Items listed in a dataset:

╭──

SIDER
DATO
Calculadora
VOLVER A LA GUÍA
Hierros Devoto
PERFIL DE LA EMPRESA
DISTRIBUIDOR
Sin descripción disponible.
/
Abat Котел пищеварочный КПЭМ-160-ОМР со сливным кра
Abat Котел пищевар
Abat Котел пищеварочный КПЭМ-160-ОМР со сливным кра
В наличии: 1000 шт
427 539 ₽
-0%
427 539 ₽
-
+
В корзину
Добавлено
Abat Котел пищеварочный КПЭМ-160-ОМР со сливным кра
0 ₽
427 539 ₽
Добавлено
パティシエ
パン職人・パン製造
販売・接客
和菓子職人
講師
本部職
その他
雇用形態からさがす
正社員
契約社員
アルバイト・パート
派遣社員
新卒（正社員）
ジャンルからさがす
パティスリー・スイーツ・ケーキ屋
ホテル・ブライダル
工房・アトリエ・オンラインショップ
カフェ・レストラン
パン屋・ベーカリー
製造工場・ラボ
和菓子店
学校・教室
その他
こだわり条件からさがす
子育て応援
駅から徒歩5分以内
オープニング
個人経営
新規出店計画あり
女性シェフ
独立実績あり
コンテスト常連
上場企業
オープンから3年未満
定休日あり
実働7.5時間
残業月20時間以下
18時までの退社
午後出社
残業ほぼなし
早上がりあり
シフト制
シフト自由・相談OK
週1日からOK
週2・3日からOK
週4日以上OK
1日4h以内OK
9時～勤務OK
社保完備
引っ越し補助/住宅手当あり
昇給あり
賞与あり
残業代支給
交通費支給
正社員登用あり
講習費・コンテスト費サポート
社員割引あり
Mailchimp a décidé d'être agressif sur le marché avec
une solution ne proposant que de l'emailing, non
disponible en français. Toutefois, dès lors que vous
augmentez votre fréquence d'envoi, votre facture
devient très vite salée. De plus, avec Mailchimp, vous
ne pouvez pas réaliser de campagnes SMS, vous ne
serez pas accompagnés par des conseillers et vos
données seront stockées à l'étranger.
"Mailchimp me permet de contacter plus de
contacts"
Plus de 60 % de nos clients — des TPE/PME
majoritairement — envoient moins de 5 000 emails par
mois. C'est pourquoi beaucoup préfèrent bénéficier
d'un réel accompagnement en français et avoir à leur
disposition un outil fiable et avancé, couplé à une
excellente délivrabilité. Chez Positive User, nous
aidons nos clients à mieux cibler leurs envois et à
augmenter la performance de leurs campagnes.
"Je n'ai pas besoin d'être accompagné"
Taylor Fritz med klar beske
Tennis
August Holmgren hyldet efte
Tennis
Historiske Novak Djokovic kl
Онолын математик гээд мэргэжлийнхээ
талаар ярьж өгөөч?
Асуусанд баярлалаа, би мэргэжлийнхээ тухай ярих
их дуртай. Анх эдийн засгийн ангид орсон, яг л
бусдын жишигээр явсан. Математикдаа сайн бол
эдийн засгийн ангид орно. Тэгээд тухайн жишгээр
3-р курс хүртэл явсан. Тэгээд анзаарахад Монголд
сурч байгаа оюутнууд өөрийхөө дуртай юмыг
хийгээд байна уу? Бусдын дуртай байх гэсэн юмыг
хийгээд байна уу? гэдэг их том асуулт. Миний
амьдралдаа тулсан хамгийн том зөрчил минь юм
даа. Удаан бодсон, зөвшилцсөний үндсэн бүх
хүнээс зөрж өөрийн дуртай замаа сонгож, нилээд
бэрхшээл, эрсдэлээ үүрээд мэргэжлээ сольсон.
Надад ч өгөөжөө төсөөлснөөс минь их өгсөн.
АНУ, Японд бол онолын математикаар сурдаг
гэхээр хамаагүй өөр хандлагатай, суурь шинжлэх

╰──

Every line in the records above that contains the word "clients" should be copied out.

Response to the exercise »
Plus de 60 % de nos clients — des TPE/PME
aidons nos clients à mieux cibler leurs envois et à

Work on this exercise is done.